In *Captive Depth*, Manuel Calderón constructs an illusion of infinite depth using a system of parallel mirrors, where the drawing emerges this time as something vivid and material. On sheets of glass painted black, the artist scratches the surface using the technique of sgraffito, carving into the opaque layer to let light pass through. The line does not add—it subtracts: the image appears where the darkness has been wounded, allowing light to pass, revealing the form, and multiplying within the box.

The drawings depict wire meshes: repetitive geometric patterns that evoke fences, barriers, enclosures, and borders—structures designed to contain, divide, exclude. Among them, a single circular shape stands out: a concertina wire.

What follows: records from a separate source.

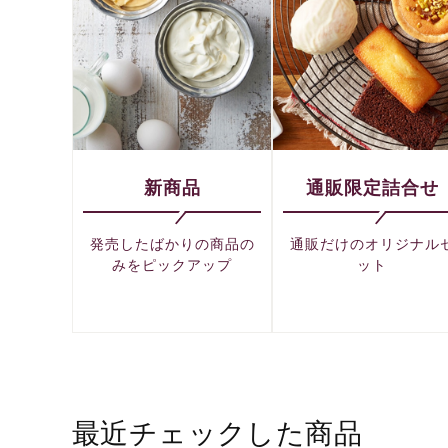
新商品
通販限定詰合せ
発売したばかりの商品の
通販だけのオリジナル
みをピックアップ
ット
最近チェックした商品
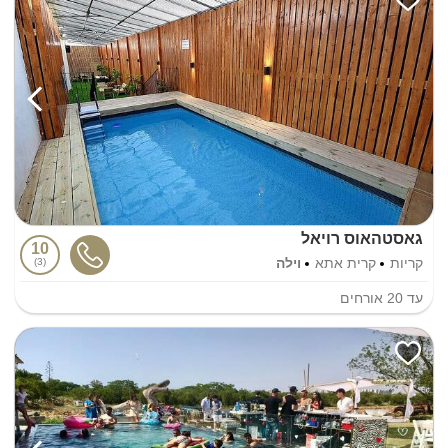
גאסטהאוס רויאל
10
קריות
קרית אתא
וילה
3
עד
20
אורחים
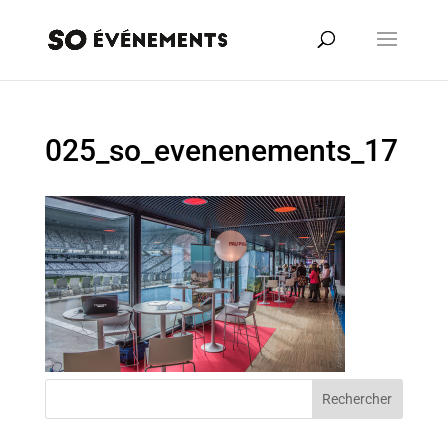
025_so_evenenements_17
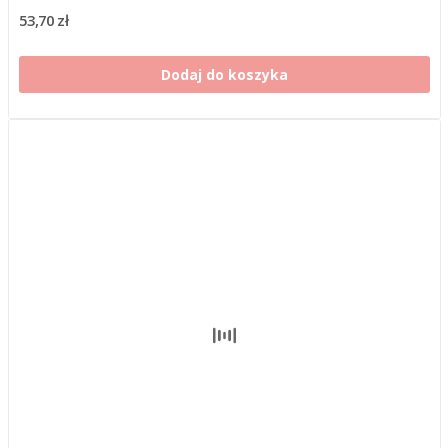
53,70 zł
Dodaj do koszyka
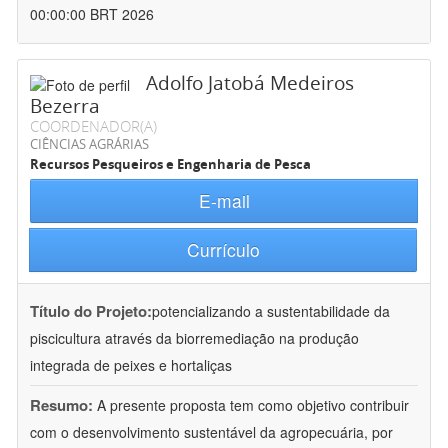
00:00:00 BRT 2026
Adolfo Jatobá Medeiros
Bezerra
COORDENADOR(A)
CIÊNCIAS AGRÁRIAS
Recursos Pesqueiros e Engenharia de Pesca
E-mail
Currículo
Título do Projeto:
potencializando a sustentabilidade da
piscicultura através da biorremediação na produção
integrada de peixes e hortaliças
Resumo:
A presente proposta tem como objetivo contribuir
com o desenvolvimento sustentável da agropecuária, por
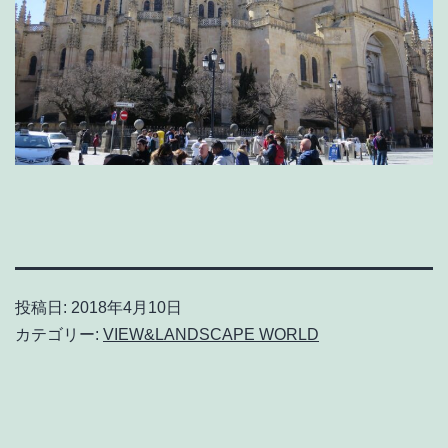
投稿日:
2018年4月10日
カテゴリー:
VIEW&LANDSCAPE WORLD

This spiral of blades, used in contexts of imprisonment and defense, becomes a violent symbol: a curved form designed to exclude. But within this device, the luminous repetition transforms the wire into ornament; the blade into a delicate trace. As if the amplified reflection not only distorted its original meaning, but revealed the ambiguity between threat and beauty, between shadow and radiance.

Light passes through these contained forms, but it is never released. What seems like an opening into depth is, in fact, its capture. Geometry, once the language of the divine, becomes here an instrument of control. The mirrored reflections create an illusory depth, a space that appears to expand but is closed in on itself. The image projects toward distance but remains imprisoned within the device.

*Captive Depth* becomes, then, a meditation on the notion of limit: visual, symbolic, and political. Light draws structures designed to interrupt passage. What glows in the background is not horizon or possibility. It is the endless echo of a geometry built to contain.